The Army is also modernizing the way that it buys software by adopting the industry standard practice of agile software development, which can also in many ways apply to hardware. The service will to continue to implement open systems architectures to enable rapid integration of evolving technologies without future vendor lock.

Additionally, the Army is leaning on industry to provide more of its own research and development investments and innovation to meet evolving Army requirements, such as providing the Army with information to inform the potential need for a low-cost single-channel, secure but unclassified radio solution, and to provide solutions to help secure data and the network through the emerging Unified Network Operations program.

The Army is also pursuing new business models to more affordably keep up with the accelerating speed of technology advancement, while reducing resource and budget burdens, equipment obsolescence and other sustainment challenges. For example, last week the service released a draft performance work statement in support of a satellite communications as a managed service, or SaaMS, pilot, which is slated for the summer of 2023. The intent of the SaaMS pilot is to inform decisions on the Army’s potential use of commercially leased equipment and services that would be flexible and tailorable to changing mission needs.

DIGITAL TRANSFORMATION IS A PARTNERSHIP

Camarillo said that there are two essential enablers to the Army’s digital transformation efforts: to get the right talent in the right place at the right time, and the service’s relationship with industry. The Army’s acquisition strategy will continue to emphasize competition, as well as collaboration and innovation among industry partners, at every stage, from experimentation, to procurement, testing, evaluation and management, he said.

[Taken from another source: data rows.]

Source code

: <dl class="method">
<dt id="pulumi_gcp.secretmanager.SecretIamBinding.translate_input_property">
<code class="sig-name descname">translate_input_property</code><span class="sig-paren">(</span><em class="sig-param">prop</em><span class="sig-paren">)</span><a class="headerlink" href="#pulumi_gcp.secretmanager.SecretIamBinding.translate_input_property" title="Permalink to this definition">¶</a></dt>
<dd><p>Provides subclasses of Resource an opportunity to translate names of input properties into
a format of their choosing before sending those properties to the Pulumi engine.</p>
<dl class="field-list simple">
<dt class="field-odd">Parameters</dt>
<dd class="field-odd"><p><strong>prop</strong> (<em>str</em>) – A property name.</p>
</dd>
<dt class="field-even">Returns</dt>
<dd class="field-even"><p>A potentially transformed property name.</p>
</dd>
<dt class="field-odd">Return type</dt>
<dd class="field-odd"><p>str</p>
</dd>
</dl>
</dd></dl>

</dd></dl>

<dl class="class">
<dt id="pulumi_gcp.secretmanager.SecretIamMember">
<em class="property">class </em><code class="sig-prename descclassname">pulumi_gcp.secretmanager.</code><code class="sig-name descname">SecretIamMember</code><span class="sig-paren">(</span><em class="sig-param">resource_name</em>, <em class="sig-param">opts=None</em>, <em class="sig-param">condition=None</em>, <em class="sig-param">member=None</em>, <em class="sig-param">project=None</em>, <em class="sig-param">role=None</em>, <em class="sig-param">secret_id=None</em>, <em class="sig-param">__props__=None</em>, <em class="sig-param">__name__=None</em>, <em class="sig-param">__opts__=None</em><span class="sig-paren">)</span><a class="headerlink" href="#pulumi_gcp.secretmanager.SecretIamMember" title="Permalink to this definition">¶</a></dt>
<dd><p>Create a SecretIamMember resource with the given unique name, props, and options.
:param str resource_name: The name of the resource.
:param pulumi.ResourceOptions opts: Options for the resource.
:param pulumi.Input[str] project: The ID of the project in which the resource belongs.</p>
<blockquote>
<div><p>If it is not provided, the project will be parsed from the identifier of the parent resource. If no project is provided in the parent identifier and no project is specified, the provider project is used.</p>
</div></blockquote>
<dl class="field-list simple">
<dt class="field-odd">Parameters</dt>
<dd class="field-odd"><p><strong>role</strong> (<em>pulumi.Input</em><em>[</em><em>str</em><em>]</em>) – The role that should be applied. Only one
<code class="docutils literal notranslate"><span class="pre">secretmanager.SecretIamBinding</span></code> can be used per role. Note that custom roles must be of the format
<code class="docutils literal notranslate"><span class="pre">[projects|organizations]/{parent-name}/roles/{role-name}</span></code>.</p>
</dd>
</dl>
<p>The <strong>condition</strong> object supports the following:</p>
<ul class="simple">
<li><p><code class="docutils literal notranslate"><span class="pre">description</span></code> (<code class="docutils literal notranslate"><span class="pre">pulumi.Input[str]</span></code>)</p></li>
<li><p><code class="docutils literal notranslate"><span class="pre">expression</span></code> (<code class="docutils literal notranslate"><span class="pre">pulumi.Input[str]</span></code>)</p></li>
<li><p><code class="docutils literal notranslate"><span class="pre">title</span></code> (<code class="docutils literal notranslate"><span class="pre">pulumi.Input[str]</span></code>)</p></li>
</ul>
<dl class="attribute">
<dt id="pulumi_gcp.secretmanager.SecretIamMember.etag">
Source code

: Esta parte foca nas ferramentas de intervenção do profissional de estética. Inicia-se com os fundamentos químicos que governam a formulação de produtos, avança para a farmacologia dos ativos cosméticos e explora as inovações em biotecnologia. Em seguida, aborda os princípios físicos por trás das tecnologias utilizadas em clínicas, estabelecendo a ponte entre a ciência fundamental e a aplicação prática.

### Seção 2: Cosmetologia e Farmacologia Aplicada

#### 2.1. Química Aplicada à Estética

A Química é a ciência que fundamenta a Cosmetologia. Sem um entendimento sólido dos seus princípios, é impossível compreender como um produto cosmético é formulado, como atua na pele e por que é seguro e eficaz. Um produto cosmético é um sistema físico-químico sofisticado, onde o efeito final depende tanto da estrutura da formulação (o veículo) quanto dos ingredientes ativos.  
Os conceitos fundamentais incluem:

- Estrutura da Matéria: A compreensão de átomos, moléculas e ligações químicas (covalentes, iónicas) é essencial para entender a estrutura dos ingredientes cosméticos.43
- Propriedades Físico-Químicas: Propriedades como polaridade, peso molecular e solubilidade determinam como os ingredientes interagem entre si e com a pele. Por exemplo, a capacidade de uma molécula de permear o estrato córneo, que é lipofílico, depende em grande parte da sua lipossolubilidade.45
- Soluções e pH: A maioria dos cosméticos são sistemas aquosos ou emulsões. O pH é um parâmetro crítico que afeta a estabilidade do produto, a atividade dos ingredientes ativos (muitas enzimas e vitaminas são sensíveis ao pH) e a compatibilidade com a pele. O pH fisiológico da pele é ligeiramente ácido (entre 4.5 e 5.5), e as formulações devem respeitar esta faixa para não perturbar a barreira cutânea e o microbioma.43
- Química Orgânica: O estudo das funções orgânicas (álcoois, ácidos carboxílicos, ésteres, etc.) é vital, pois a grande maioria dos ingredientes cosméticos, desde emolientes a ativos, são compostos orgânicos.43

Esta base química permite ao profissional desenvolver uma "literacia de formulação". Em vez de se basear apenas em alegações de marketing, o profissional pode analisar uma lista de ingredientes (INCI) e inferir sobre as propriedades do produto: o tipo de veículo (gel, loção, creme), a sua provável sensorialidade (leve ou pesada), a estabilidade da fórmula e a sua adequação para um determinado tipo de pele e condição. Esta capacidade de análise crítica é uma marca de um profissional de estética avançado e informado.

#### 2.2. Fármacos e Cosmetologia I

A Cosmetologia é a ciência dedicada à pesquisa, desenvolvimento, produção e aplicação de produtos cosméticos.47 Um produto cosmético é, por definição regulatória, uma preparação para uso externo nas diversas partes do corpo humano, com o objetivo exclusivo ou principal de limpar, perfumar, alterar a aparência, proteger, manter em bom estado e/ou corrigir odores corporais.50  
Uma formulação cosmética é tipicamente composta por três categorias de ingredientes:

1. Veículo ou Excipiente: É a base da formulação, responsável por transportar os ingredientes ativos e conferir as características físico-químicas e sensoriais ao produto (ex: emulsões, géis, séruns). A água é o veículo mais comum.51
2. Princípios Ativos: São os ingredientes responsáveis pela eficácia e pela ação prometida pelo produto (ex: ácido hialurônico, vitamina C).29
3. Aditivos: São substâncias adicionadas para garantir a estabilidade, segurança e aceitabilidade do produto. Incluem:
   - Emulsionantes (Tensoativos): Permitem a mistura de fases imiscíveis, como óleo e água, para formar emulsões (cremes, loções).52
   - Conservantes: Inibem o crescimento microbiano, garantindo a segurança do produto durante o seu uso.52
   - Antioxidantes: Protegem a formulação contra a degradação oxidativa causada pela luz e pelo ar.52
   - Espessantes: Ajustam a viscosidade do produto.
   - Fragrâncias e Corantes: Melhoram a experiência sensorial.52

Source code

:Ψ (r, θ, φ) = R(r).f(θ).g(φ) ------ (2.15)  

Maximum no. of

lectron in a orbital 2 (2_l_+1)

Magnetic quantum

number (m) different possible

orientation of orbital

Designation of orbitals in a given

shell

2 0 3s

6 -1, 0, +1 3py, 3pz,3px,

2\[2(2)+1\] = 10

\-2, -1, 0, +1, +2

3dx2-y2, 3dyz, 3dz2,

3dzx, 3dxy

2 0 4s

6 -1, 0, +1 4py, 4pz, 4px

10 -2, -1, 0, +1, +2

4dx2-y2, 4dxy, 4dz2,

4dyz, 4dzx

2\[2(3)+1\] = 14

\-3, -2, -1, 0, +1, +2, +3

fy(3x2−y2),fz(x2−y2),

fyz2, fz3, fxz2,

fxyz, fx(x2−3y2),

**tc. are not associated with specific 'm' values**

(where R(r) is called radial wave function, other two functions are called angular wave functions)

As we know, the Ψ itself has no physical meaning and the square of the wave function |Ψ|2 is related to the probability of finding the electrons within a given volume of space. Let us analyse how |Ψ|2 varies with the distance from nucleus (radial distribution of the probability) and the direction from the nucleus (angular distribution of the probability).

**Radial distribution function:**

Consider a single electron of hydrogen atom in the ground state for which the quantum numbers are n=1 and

“Multi-partner collaboration has to be the cornerstone of our future,” Camarillo said. “To get the innovation that we need, we need to ensure that small non-traditional partners are part of that conversation. And we need to do everything we can to make sure that it's easy, not difficult, to do business with the Army. Success in digital transformation is really going to require input and contribution from all of the people that are here in this room.”

The U.S. Army Program Executive Office Command, Control and Communications-Tactical develops, acquires, fields and supports the Army's mission command network to ensure force readiness. This critical Army modernization priority delivers tactical communications so commanders and Soldiers can stay connected and informed at all times, even in the most austere and hostile environments. PEO C3T is delivering the network to regions around the globe, enabling high-speed, high-capacity voice, data and video communications to a user base that includes the Army's joint, coalition and other mission partners.